Anticipating criticism that the study involved a single antibiotic, Dr. Williamson's group cited studies showing similar effects in sinusitis for multiple antibiotic classes. "It is unlikely that a different antibiotic would have produced different results," they said.


Budesonide did have a detectable benefit in two symptom categories, "unwell" feelings and activity restriction, in patients who graded these symptoms as mild at presentation. The amount of improvement declined with increasing initial symptom severity, and the drug was a clear detriment to patients with more severe initial symptoms.


Dr. Williamson and his group calculated that budesonide's benefit relative to placebo at day 10 decreased by 0.28 points (P=0.003, 95% CI: 0.10 to 0.45) for each 1-point increase in initial severity of the unwellness and activity symptoms.

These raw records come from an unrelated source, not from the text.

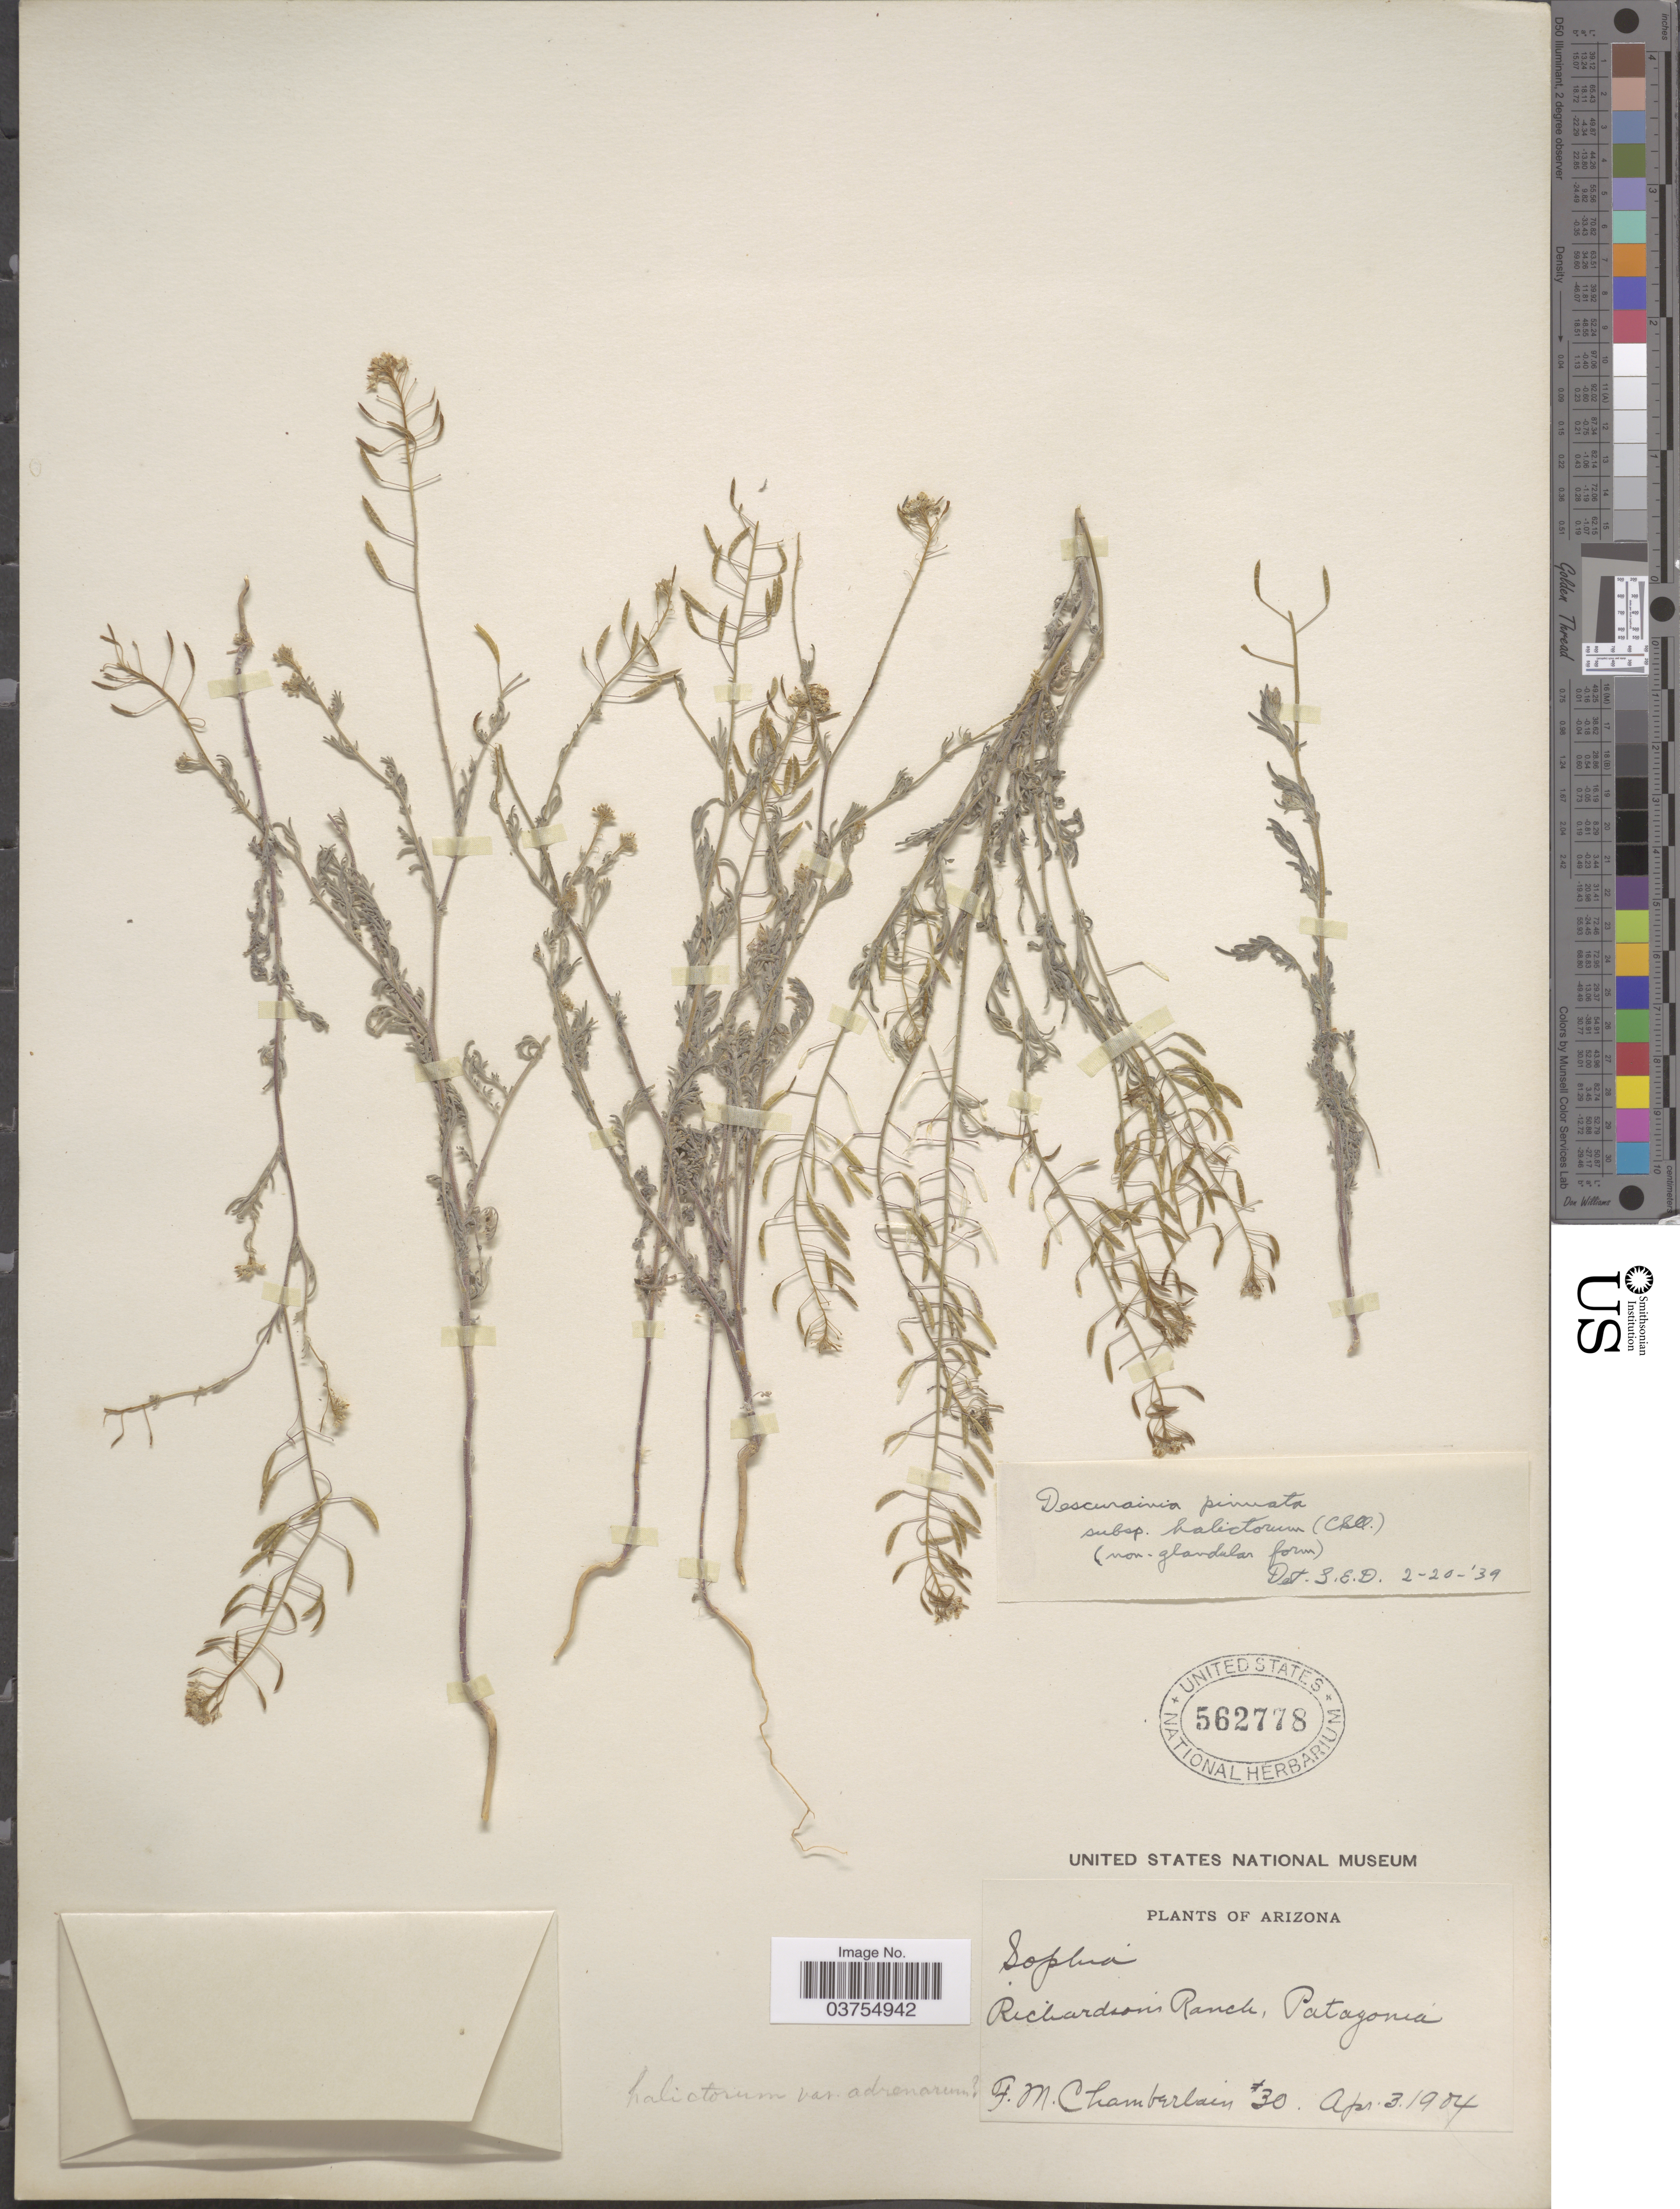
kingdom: Plantae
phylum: Tracheophyta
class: Magnoliopsida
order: Brassicales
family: Brassicaceae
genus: Descurainia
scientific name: Descurainia pinnata subsp. halictorum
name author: (Cockerell) Detling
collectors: F. Chamberlain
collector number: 30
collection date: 1904-04-03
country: United States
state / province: Arizona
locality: Richardsons Ranch, Patagonia.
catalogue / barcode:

Under this linear model, patients with initial scores of 1 for these symptoms had a benefit of 0.47 points at day 10 with budesonide. Those with baseline scores of 5 on these symptoms worsened by 0.65 points with budesonide.


Commenting on the clinical implications of their study, the researchers said that "topical steroids (because of their local method of delivery to the mucosa) are more likely to be of benefit at an early stage" of sinusitis.


Budesonide showed no effects on other symptoms in any patient subgroup.


Dr. Lindbaek said the results were largely in line with previous research.


"This study reinforces the lack of benefit from antibiotics shown in a number of other studies that recruited patients based on clinical symptoms and findings," he said. "Most patients with acute purulent sinusitis recover without antibiotic treatment, as was also observed in a study that used sinus computed tomography scans as the diagnostic standard."


However, he said, the small minority of sinusitis patients who have fever, malaise, and poor overall condition "still are in need of antibiotics."


He said the evidence was equivocal for the use of nasal steroids in acute sinusitis. One large study found a statistically significant benefit, he said, but the clinical difference from placebo "was modest at best."


Dr. Lindbaek said there may be patient subgroups, like the one identified in the Southampton study, that would show more benefit from either antibiotics or nasal steroids. These might be identifiable in a large meta-analysis of individual patient data from multiple trials, he said.


The study was funded by the U.K. Department of Health.


One co-author reported a financial relationship with Abbott Pharmaceuticals.

Primary Source

Journal of the American Medical Association

Williamson I, et al JAMA 2007; 298: 2487-96.

Secondary Source

Journal of the American Medical Association

Lindbaek M, JAMA 2007; 298: 2543-44.